D’autant, que lui même rappelle que l’impact économique et social de la pollution à la chlordécone : « Des aides financières d’urgence sont en cours de versement, mais je connais aussi les problèmes liés à l’épandage, j’ai été interrogé plusieurs fois depuis mon arrivée ici, donc il faudra régler ce problème, il faut que dans les 2 ans la solution soit trouvée - et je sais, monsieur le préfet, que vous y travaillez, que ce n’est pas simple, on vous reproche parfois de signer des arrêtés – là c’est une question de rythme. » Même joueur joue encore ! Non seulement, Jean-Marc Ayrault se contente d’annoncer un Plan Chlordécone III quasi vide mais il justifie encore l’emploi de l’épandage dont la dangerosité et l’incertitude devrait faire préférer le principe de précaution ou éviter de refaire les mêmes erreurs. C’est oui, une question de rythme. C’est en 1996, que le champignon a fait son apparition dans la Caraïbe, en particulier Cuba. Après plusieurs années de recherches, depuis 2002, la production n’emploie plus de fongicide. Pourquoi les exploitants antillais font mine de le découvrir ? Quid de la recherche ? Quid des solutions alternatives ?

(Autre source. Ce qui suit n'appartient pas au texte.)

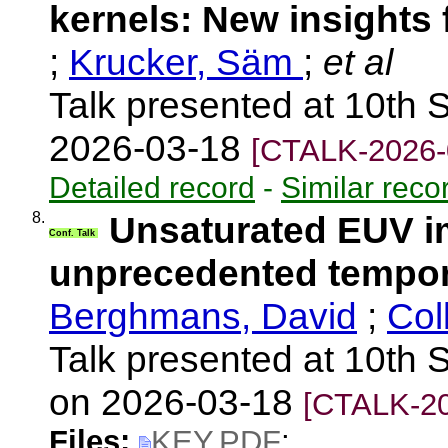
kernels: New insights
;
Krucker, Säm
;
et al
Talk presented at 10th 
2026-03-18
[CTALK-2026-
Detailed record
-
Similar reco
8.
Unsaturated EUV im
Conf. Talk
unprecedented tempora
Berghmans, David
;
Col
Talk presented at 10th S
on 2026-03-18
[CTALK-20
Files:
KEY.PDF
;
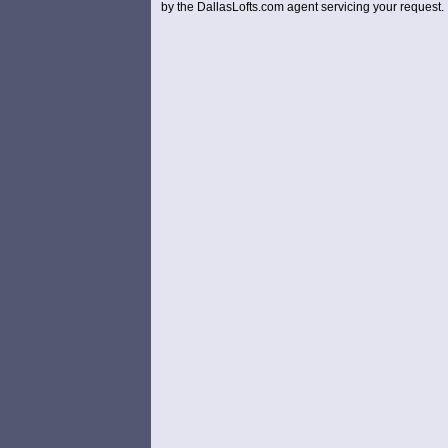
by the DallasLofts.com agent servicing your request.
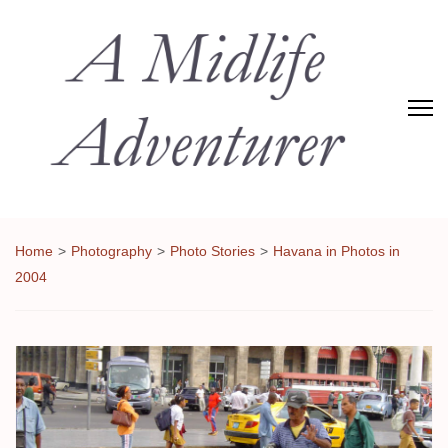
Adventures of Midlife
The Adventures of Midlifer in Travel, Technology, Food Etc
Home
>
Photography
>
Photo Stories
>
Havana in Photos in
2004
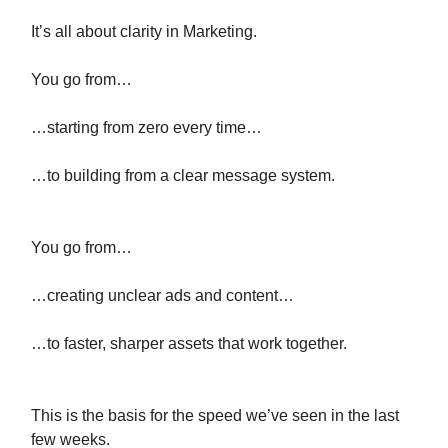
It’s all about clarity in Marketing.
You go from…
…starting from zero every time…
…to building from a clear message system.
You go from…
…creating unclear ads and content…
…to faster, sharper assets that work together.
This is the basis for the speed we’ve seen in the last
few weeks.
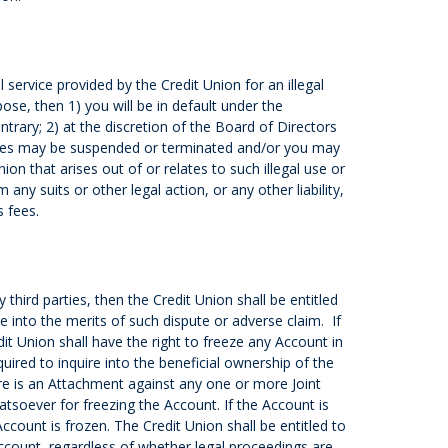
 service provided by the Credit Union for an illegal
urpose, then 1) you will be in default under the
trary; 2) at the discretion of the Board of Directors
eges may be suspended or terminated and/or you may
on that arises out of or relates to such illegal use or
any suits or other legal action, or any other liability,
s fees.
third parties, then the Credit Union shall be entitled
e into the merits of such dispute or adverse claim. If
t Union shall have the right to freeze any Account in
ired to inquire into the beneficial ownership of the
ere is an Attachment against any one or more Joint
atsoever for freezing the Account. If the Account is
count is frozen. The Credit Union shall be entitled to
Account, regardless of whether legal proceedings are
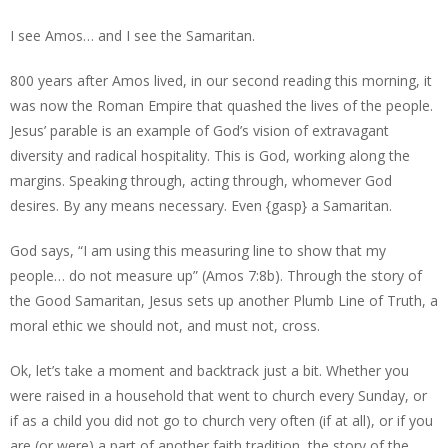
I see Amos… and I see the Samaritan.
800 years after Amos lived, in our second reading this morning, it
was now the Roman Empire that quashed the lives of the people.
Jesus’ parable is an example of God’s vision of extravagant
diversity and radical hospitality. This is God, working along the
margins. Speaking through, acting through, whomever God
desires. By any means necessary. Even {gasp} a Samaritan.
God says, “I am using this measuring line to show that my
people… do not measure up” (Amos 7:8b). Through the story of
the Good Samaritan, Jesus sets up another Plumb Line of Truth, a
moral ethic we should not, and must not, cross.
Ok, let’s take a moment and backtrack just a bit. Whether you
were raised in a household that went to church every Sunday, or
if as a child you did not go to church very often (if at all), or if you
are (or were) a part of another faith tradition, the story of the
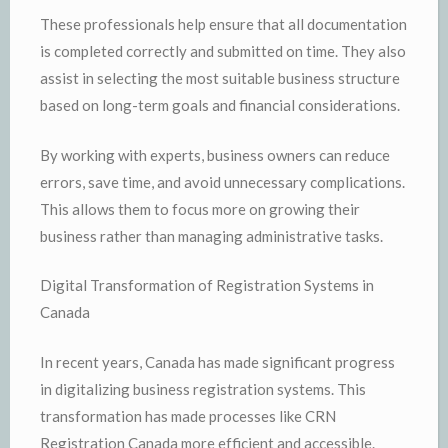
These professionals help ensure that all documentation
is completed correctly and submitted on time. They also
assist in selecting the most suitable business structure
based on long-term goals and financial considerations.
By working with experts, business owners can reduce
errors, save time, and avoid unnecessary complications.
This allows them to focus more on growing their
business rather than managing administrative tasks.
Digital Transformation of Registration Systems in
Canada
In recent years, Canada has made significant progress
in digitalizing business registration systems. This
transformation has made processes like CRN
Registration Canada more efficient and accessible.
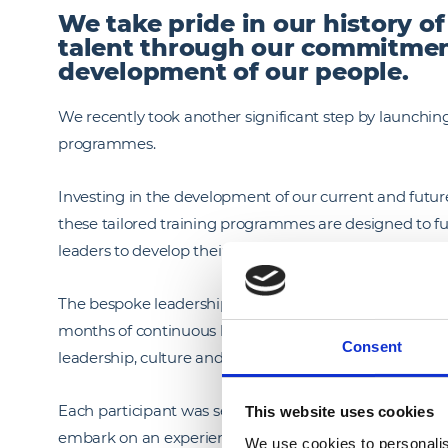
We take pride in our history o
talent through our commitmen
development of our people.
We recently took another significant step by launch
programmes.
Investing in the development of our current and future 
these tailored training programmes are designed to f
leaders to develop their skills and continually evolve in 
The bespoke leadership programmes are developed in 
months of continuous learning. Participants will focus
Consent
leadership, culture and operational excellence – all of
Each participant was selected based on talent, potent
This website uses cookies
embark on an experiential learning journey where they w
We use cookies to personalis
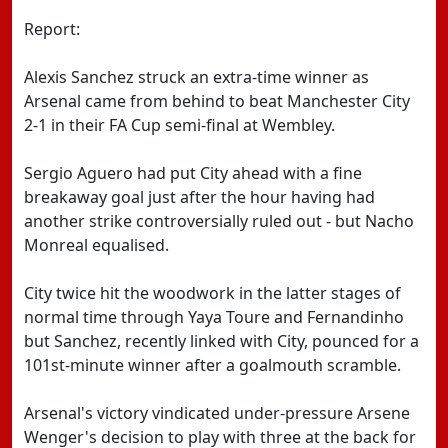
Report:
Alexis Sanchez struck an extra-time winner as
Arsenal came from behind to beat Manchester City
2-1 in their FA Cup semi-final at Wembley.
Sergio Aguero had put City ahead with a fine
breakaway goal just after the hour having had
another strike controversially ruled out - but Nacho
Monreal equalised.
City twice hit the woodwork in the latter stages of
normal time through Yaya Toure and Fernandinho
but Sanchez, recently linked with City, pounced for a
101st-minute winner after a goalmouth scramble.
Arsenal's victory vindicated under-pressure Arsene
Wenger's decision to play with three at the back for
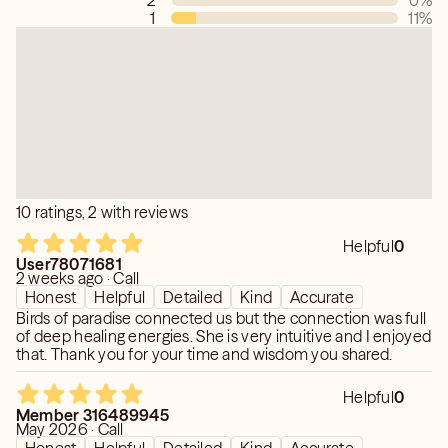
2
0
%
to shift due to free will). I do not spin a tale to keep you
1
11
%
hooked in and am willing to disappoint you in your hopes
of a timing or specific information in order to stay in
integrity with what comes through to me or acknowledge
any limitation in what doesn’t.
Please note: Greater clarity in readings takes time and
energy transmission.
Please also note: I am an energy and soul path reader, not
10 ratings, 2 with reviews
a prediction specialist.
Helpful
0
User78071681
2 weeks ago · Call
Honest
Helpful
Detailed
Kind
Accurate
Birds of paradise connected us but the connection was full
of deep healing energies. She is very intuitive and I enjoyed
that. Thank you for your time and wisdom you shared.
Helpful
0
Member 316489945
May 2026 · Call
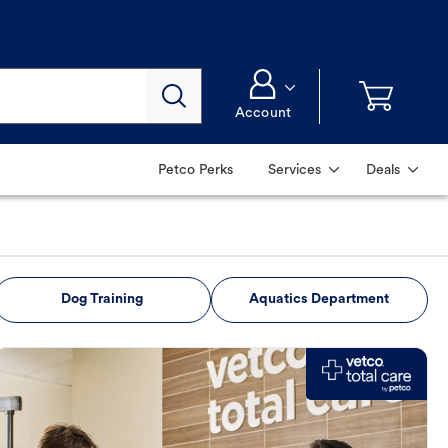
Account
Petco Perks
Services
Deals
Dog Training
Aquatics Department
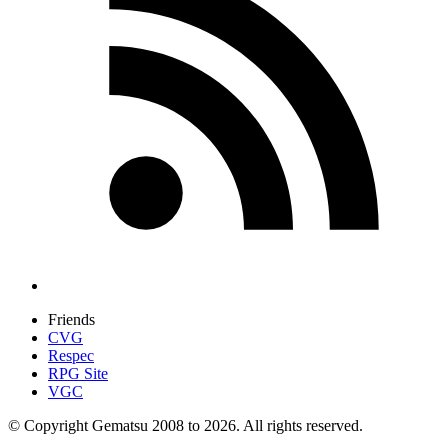
Friends
CVG
Respec
RPG Site
VGC
© Copyright Gematsu 2008 to 2026. All rights reserved.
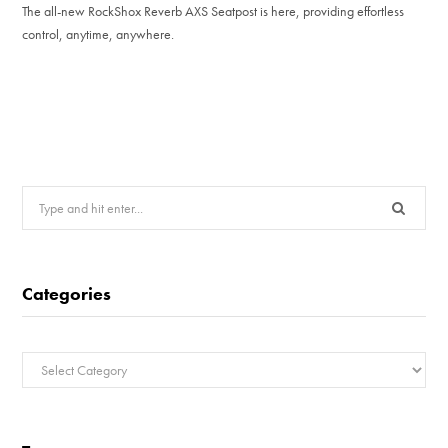
The all-new RockShox Reverb AXS Seatpost is here, providing effortless
control, anytime, anywhere.
Search
for:
Categories
Categories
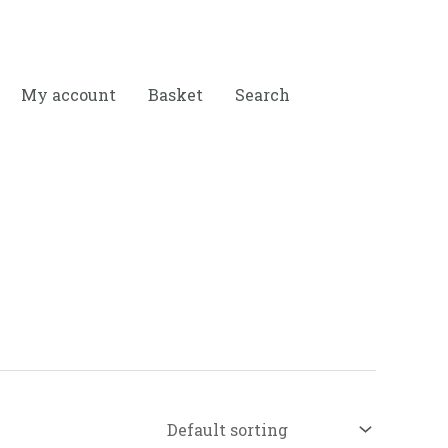
My account
Basket
Search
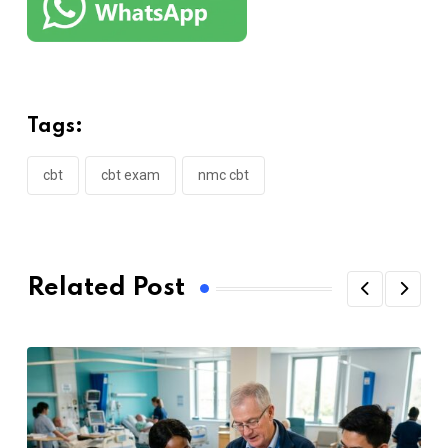
Tags:
cbt
cbt exam
nmc cbt
Related Post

C’est un Premier Ministre qui semble agacé et mal à l’aise qui arrive en Guadeloupe : «… si je suis venu en Guadeloupe, ce n’est pas pour dire que je suis le Père Noël, et que dans ma hotte j’aurai tout ». Le message est passé. Le gouvernement ne peut rien si ce n’est promotionner les emplois d’avenir.

Son discours au commissariat de Pointe-À-Pitre a plus mis les policiers en colère que les rassurer. 27 hommes … prévus pour Janvier 2014. A titre de comparaison, Marseille et son million d’habitants déplore 10 meurtres par armes à feu quand la Guadeloupe et ses 400000 habitantes comptent 27 morts par arme à feu. Manuel Valls, Ministre de l’Intérieur a envoyé à Marseille 240 policier, immédiatement en renfort quand la Guadeloupe recevra 27 policiers dans 5 mois. Les 20 postes supprimés en septembre sont confirmés… le calcul est simple. En attendant, les renforts c’est un escadron de gendarmerie de 75 hommes qui sera envoyé en renfort. Les syndicats ont vite fait les calculs : le déplacement d’un escadron mobile coute à la collectivité plus que si les nombreux policiers antillais en attente de mutation étaient mis en poste ici. Pour rappel il manque plus de 80 hommes à la Police Nationale.
Pour couronner le tout, Jean-Marc Ayrault met en doute la méthode, parle d’aller fouiller dans les caves, recouper les services pour suivre les pistes de l’argent, détruire l’économie souterraine. Des suggestions fort logiques mais toujours déconnectées… comment faire des opérations coup de poing sans hommes si ce n’est au péril de la vie des hommes ? Comment penser que c’est une économie souterraine fertile qui fait des jeunes à peine majeurs braquer pour des butins de 60€ ? Des admonestations qui sonnent comme une leçon faite à la Préfet Marcelle Pierrot, sommée de changer de méthode et de préparer une mission sur une nouvelle stratégie concentrée autour des vols à l’arraché, les vols à main armée, les violences entre bandes rivales et les cambriolages.
Le Ministre de l’Intérieur, pas pressé, a prévu un déplacement en Guadeloupe au mois d’Octobre. Sachant les retombées de ce type de venue, ne serait-il pas judicieux que le Gouvernement économise son temps de discours vides pour envoyer directement les effectifs qui manquent ?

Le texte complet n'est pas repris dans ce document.